**EXERCISE PROMPT**: Your task is to copy the data exactly while leaving out every picture.

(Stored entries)
Content starts

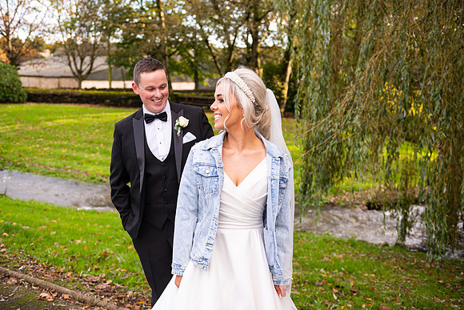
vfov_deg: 35.1
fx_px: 490
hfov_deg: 50.7
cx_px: 232
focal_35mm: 38
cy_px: 155
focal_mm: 38
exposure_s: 1/160
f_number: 3.5
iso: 160
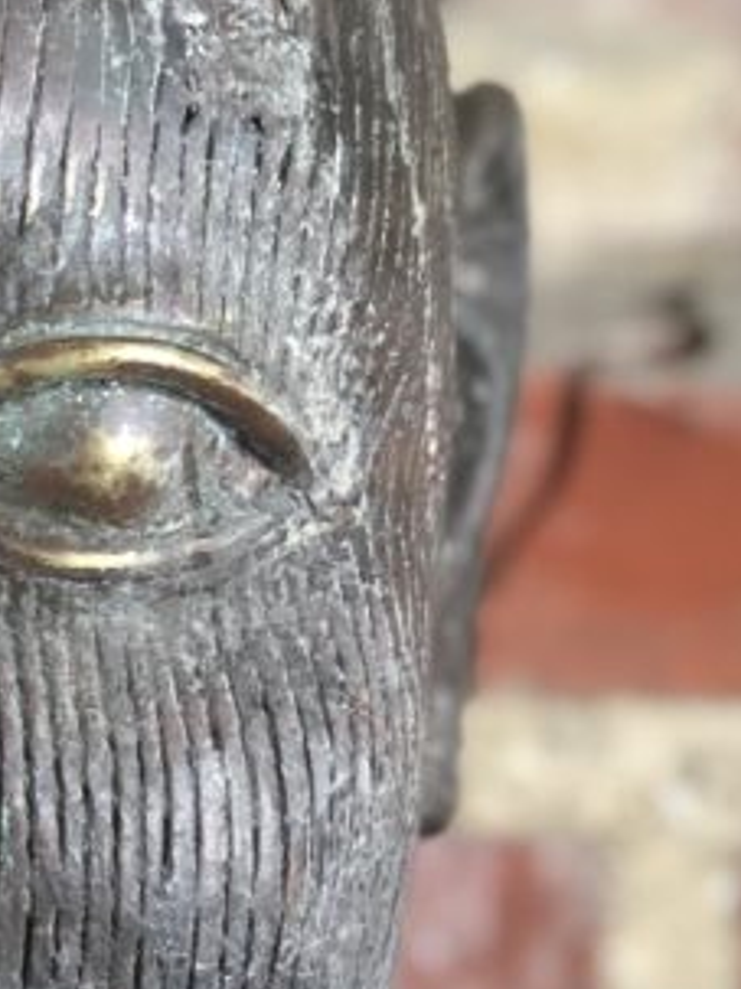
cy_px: 871
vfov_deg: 11.2
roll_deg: -0.2
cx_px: -186
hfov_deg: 8.3
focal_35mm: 176
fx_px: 5027
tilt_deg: -12.6
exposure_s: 1/33
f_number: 2.4
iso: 80
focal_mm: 6
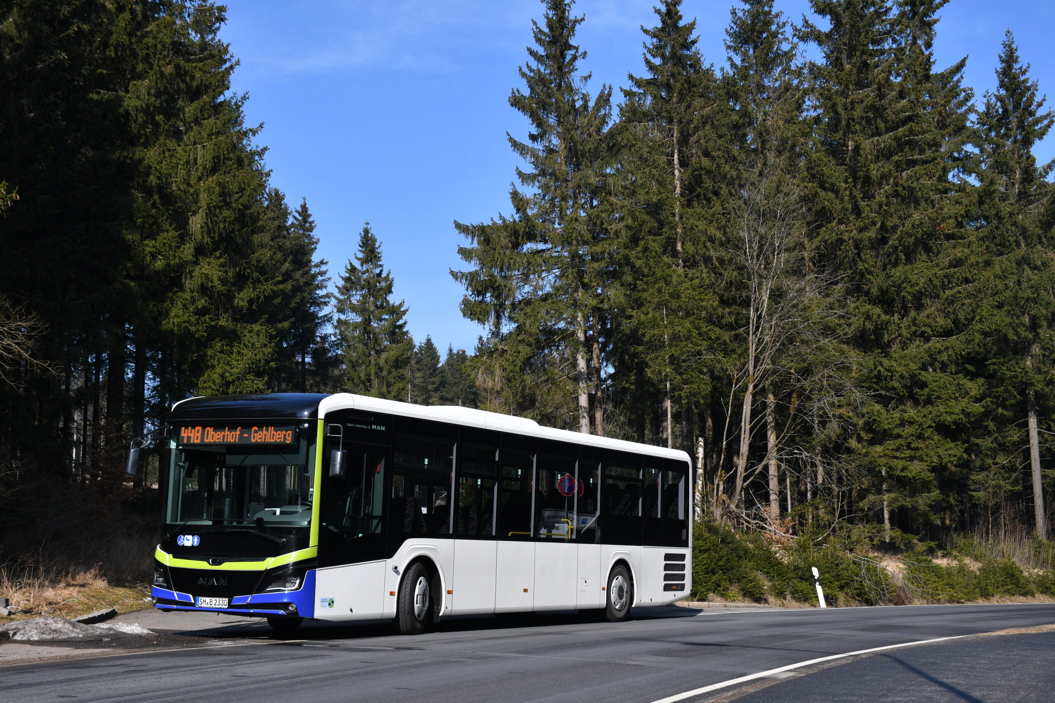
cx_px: 528
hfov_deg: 38.9
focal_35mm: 51
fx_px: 1495
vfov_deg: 26.5
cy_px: 352
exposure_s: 1/1600
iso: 400
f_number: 7.1
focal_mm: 34
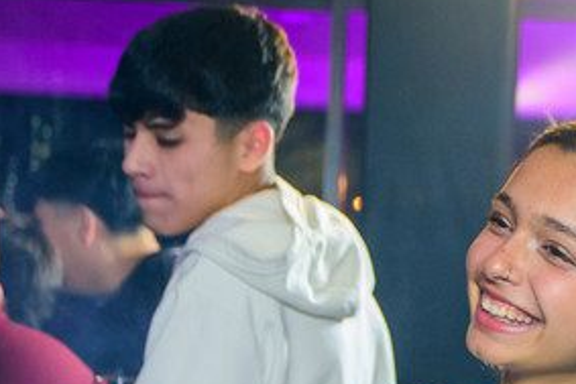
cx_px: 578
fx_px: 2065
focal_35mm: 129
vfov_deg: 10.6
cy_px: 294
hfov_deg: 15.6
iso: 2500
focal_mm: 38
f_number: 3.5
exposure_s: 1/60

Content ends

**OUTPUT BELOW**:
vfov_deg: 35.1
fx_px: 490
hfov_deg: 50.7
cx_px: 232
focal_35mm: 38
cy_px: 155
focal_mm: 38
exposure_s: 1/160
f_number: 3.5
iso: 160
cy_px: 871
vfov_deg: 11.2
roll_deg: -0.2
cx_px: -186
hfov_deg: 8.3
focal_35mm: 176
fx_px: 5027
tilt_deg: -12.6
exposure_s: 1/33
f_number: 2.4
iso: 80
focal_mm: 6
cx_px: 528
hfov_deg: 38.9
focal_35mm: 51
fx_px: 1495
vfov_deg: 26.5
cy_px: 352
exposure_s: 1/1600
iso: 400
f_number: 7.1
focal_mm: 34
cx_px: 578
fx_px: 2065
focal_35mm: 129
vfov_deg: 10.6
cy_px: 294
hfov_deg: 15.6
iso: 2500
focal_mm: 38
f_number: 3.5
exposure_s: 1/60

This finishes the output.